Together, We Succeed.
Building Resilience as a First-Generation Pre-Medicine Student
In a recent blog post, we defined resilience in the field of medicine as the ability to bounce back despite challenges surrounding the unpredictability, mentally complex and oftentimes emotionally challenging situations that healthcare professionals and students face. An added layer to this challenge comes in the case of first-generation (First Gen) pre-med students.
First Gen medical students are the first in their families to attend college and in the case of medical school, become doctors. Because of this, they face different obstacles from colleagues with family members who have been there before. To build this extra required resilience, First Gen pre-med students are encouraged to find mentors and recognize their unique perspective to help the overall healthcare community.
One of the greatest challenges for First Gen pre-medicine students is that they do not have family members who understand the complex medical system on their own – from understanding financial aid and its complicated timeline of deadlines to even proper etiquette at dinners and meetings. This can take more time from self-care or other important personal health matters, and subsequently, it requires more resilience.
Mentorship can also help fill that void of family members who may know where to get involved. “[One mentor] did teach me the importance of staying involved in organized medicine and volunteering. That’s opened many doors and networking opportunities,” anesthesiologist Dr. Lynn Cintron explained in an article in Doximity.
NPR explains that finding mentors in academia was one way to help first-generation Black medical students and pre-med students overcome a lack of support, get involved in their communities, and increase their odds at success.
Recognizing (and celebrating!) unique perspectives
Finding mentors and building a community around others with similar goals can also help first generation students fight imposter syndrome. Research shows that first generation students are “more resilient than their non-First Gen peers and when asked about factors that enabled them to persevere in college, First Gen undergrads identified determination, persistence, and resilience as advantageous personal strengths.”
Nonetheless, they face challenges when many others seem to know what they’re doing and how to navigate. It’s important for First Gens to move from their thinking as missing opportunities to re-frame it into a perspective of “empowerment, by acknowledging all that they contribute to the medical field.”
First generation students often come from diverse racial, ethnic, and socioeconomic backgrounds, and can elevate healthcare professions in an important way that embraces inclusion.
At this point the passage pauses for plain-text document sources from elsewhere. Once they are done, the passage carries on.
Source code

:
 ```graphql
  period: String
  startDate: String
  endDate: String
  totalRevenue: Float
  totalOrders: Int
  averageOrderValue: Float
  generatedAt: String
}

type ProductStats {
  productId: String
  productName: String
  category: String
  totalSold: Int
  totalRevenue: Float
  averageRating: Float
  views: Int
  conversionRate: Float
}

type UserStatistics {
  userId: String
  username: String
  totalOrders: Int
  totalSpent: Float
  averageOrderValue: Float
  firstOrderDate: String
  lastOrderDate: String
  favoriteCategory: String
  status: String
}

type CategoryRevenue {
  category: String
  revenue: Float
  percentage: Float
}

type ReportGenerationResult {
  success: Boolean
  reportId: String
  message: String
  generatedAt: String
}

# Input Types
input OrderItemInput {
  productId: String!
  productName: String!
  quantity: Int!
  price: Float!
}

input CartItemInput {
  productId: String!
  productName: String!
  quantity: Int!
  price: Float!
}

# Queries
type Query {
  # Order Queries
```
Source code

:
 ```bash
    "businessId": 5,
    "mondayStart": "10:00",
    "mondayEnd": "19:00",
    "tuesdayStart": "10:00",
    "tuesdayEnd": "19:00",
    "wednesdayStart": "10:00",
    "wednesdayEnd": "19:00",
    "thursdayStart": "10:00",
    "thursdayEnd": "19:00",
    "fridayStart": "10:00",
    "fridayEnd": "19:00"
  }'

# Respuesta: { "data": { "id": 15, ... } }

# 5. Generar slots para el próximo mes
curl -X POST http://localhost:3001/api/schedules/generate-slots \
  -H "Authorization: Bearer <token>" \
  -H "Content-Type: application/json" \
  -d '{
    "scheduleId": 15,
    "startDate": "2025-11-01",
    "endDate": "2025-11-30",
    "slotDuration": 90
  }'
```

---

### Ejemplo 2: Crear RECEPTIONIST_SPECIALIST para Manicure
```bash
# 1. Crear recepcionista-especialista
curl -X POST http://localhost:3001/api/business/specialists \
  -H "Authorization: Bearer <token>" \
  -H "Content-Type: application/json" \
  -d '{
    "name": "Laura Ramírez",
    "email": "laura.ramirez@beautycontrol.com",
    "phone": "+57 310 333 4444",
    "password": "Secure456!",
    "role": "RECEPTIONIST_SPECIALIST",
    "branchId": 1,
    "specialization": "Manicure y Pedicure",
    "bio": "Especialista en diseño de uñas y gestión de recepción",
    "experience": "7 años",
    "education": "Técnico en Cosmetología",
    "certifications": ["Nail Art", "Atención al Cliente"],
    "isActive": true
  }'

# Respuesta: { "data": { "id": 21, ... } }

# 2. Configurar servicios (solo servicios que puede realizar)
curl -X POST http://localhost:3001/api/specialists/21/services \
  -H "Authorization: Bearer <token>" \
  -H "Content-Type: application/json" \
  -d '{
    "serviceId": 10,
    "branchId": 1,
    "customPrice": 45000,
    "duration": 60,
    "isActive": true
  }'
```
First generation medical students bring life experiences and backgrounds that “poise them to understand and eliminate the structural injustices and disparities that exist in medicine.” It’s important they are supported so they can build the resilience needed to thrive.
Saint Vincent College is a recipient of the U.S. Department of Education’s competitive federal Student Support Services (SSS) grant to help students who are low-income or First Gen for the third straight five-year period in a row. The grant has helped to graduate 124 qualifying students since Saint Vincent first received it in 2010. In addition to financial aid, the grant provides academic and life services that works specifically with first generation students through mentoring, academic strategy development, and study skills courses.